• _WHAT THE TASK ASKS_:
Using the data below, return every line that holds the word "public".

··· AVAILABLE DATA ···

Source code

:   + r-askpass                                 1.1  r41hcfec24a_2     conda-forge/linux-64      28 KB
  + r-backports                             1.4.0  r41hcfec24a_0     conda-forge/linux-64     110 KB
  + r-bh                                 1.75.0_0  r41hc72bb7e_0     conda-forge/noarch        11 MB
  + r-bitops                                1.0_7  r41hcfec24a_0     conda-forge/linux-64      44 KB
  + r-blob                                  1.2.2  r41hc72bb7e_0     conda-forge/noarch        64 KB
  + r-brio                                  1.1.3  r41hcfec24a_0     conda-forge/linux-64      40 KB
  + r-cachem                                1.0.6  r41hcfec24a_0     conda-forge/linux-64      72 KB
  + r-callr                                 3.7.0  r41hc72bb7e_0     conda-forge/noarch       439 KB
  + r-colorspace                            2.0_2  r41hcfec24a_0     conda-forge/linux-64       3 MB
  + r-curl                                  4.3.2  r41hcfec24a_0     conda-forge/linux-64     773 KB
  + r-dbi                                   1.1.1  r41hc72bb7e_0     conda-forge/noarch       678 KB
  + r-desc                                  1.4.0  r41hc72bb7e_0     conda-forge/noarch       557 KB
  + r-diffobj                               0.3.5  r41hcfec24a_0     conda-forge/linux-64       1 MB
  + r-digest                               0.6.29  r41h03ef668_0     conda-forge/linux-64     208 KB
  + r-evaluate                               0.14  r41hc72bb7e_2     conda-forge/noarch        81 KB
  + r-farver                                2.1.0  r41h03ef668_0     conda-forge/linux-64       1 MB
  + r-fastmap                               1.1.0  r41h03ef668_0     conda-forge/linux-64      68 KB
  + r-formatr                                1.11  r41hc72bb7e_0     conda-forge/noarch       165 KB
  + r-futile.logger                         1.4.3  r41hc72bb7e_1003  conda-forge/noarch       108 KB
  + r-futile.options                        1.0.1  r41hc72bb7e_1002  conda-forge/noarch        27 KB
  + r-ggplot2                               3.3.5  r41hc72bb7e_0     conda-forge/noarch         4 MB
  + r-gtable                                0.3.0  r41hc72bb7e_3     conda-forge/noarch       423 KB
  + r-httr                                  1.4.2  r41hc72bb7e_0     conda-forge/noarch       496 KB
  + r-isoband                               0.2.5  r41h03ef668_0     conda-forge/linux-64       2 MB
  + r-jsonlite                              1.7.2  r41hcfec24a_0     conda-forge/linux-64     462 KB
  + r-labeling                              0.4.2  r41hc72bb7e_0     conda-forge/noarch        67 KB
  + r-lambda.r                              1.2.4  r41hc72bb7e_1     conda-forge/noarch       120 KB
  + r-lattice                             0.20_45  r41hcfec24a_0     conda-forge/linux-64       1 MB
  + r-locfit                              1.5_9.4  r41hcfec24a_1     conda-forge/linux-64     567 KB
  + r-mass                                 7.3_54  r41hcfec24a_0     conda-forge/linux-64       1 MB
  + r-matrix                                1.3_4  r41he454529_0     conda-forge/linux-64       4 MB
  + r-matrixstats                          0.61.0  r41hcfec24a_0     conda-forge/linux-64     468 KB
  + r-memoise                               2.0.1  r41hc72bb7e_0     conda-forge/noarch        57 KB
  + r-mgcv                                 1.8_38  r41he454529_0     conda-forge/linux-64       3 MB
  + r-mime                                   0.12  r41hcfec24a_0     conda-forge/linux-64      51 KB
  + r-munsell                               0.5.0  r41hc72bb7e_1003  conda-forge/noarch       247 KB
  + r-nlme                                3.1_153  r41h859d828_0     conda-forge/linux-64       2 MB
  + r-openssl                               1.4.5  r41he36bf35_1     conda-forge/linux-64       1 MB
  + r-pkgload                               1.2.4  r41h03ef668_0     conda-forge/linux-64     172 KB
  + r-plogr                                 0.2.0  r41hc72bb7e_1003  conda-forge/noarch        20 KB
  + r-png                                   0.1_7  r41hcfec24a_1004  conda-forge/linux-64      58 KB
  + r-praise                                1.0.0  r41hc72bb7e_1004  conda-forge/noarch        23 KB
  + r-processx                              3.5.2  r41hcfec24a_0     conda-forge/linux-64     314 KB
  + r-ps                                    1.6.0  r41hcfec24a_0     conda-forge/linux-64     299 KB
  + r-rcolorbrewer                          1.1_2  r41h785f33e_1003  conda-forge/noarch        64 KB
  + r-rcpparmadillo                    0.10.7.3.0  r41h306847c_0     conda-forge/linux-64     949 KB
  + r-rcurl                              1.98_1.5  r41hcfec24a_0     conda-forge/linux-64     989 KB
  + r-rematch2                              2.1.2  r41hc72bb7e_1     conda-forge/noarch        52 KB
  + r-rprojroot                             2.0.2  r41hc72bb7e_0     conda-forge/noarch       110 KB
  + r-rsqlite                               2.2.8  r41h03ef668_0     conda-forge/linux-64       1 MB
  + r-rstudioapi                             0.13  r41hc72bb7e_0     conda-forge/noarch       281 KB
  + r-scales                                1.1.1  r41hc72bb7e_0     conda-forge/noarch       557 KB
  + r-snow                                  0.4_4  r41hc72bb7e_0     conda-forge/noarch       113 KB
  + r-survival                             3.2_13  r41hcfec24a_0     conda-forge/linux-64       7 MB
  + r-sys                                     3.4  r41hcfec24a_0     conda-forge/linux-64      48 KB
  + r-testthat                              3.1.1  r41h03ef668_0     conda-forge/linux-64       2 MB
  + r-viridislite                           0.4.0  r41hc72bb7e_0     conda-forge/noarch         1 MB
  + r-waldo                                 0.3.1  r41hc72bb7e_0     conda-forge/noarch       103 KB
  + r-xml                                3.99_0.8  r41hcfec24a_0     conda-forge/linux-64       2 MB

···
··· AVAILABLE DATA ···

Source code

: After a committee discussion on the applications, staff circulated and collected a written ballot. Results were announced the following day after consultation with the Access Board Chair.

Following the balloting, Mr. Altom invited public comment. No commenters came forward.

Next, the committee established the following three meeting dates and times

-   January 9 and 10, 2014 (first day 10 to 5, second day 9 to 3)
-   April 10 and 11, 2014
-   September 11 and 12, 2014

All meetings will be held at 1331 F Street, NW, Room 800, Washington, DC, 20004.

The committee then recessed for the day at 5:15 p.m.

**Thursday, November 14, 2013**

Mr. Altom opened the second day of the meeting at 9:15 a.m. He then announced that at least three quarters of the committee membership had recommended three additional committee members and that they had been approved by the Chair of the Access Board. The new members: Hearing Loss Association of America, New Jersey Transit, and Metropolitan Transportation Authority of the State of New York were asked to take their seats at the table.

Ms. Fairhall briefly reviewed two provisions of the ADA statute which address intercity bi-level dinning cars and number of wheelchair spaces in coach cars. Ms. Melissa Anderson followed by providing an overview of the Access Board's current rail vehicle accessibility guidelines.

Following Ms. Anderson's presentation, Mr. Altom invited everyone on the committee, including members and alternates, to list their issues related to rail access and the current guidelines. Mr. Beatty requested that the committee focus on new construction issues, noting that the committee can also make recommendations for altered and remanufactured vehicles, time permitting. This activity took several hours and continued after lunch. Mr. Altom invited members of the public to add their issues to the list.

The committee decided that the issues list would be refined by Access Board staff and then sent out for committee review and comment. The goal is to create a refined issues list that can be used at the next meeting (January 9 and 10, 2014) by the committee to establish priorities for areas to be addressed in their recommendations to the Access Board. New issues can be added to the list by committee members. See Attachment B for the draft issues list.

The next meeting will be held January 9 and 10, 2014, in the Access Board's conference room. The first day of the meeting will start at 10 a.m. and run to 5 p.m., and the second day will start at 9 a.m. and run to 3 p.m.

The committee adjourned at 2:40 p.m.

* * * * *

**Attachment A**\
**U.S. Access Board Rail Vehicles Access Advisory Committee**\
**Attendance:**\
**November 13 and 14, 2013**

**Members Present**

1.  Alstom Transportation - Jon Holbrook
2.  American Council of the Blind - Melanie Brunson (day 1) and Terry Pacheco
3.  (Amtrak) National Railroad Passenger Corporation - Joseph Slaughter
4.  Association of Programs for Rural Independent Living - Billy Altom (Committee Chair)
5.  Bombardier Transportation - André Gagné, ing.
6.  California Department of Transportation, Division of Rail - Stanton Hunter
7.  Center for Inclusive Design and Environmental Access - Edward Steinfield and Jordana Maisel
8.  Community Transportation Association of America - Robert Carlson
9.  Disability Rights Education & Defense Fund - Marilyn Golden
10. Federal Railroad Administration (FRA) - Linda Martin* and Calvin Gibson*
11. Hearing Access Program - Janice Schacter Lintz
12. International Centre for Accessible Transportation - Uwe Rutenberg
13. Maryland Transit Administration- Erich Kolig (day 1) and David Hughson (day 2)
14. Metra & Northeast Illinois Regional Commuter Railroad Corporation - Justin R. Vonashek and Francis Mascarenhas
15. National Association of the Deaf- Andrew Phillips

···

• _ANSWER SPACE_:
Following the balloting, Mr. Altom invited public comment. No commenters came forward.
Following Ms. Anderson's presentation, Mr. Altom invited everyone on the committee, including members and alternates, to list their issues related to rail access and the current guidelines. Mr. Beatty requested that the committee focus on new construction issues, noting that the committee can also make recommendations for altered and remanufactured vehicles, time permitting. This activity took several hours and continued after lunch. Mr. Altom invited members of the public to add their issues to the list.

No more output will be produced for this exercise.